Trump is a real man who can’t wait to take over a real country.
He does not have my fatal weaknesses and he wants to take over as much as I did.
Lord I ENVY him!
#1 by Secret Squirrel on 11/19/2016 - 11:26 am
I hope he stops in to read Bob’s blog from time to time, as he’s going to accomplish a hell of a lot.
Bob’s blog is the only one I’ve found where its author gives you something you can actually use. The rest just give you information on which celebrity has farted and whether we should consider it a good or a bad thing. This is why they are scared of Bob.
#2 by Gavin on 11/25/2016 - 12:42 am
I’m glad you wrote this post Bob. I had a breakdown of my own and I know the feeling of wishing to be back in the thick of it.
I don’t know how many, if any, of you remember me but I was a regular poster here 4 years ago.
4 years ago I did something horrible, something I was advised against doing, something I knew I shouldn’t do and something that I should have done much differently…but in life what’s done in done.
Empathy is a terrible thing to be burdened with. When you hurt someone it hurts you too and if you hurt them bad enough the pain you feel lasts. The pain of my actions hasn’t left me yet, I don’t know if it ever will.

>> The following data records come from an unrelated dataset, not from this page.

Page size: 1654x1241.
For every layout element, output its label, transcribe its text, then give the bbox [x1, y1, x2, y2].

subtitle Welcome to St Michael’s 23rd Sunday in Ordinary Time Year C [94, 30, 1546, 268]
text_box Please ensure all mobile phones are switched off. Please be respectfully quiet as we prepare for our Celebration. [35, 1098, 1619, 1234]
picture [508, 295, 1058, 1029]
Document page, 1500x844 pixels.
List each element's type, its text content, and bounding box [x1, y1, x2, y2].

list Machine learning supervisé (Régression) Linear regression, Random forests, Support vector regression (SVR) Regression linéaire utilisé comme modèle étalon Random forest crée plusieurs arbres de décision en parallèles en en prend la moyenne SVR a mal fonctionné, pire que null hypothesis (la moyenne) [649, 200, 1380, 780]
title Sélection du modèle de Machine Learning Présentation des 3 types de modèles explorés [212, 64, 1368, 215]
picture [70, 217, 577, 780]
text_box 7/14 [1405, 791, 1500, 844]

For years I have avoided this place out of shame and regret. A week ago I came back for the first time in years and everything was running as normal. I had shut down but you all had kept going.
I never really posted anything too insightful while I was active. Most of it was action reports but I gained so much wisdom and insight into reality while I was here and I think it’s time I shared some things I know with you.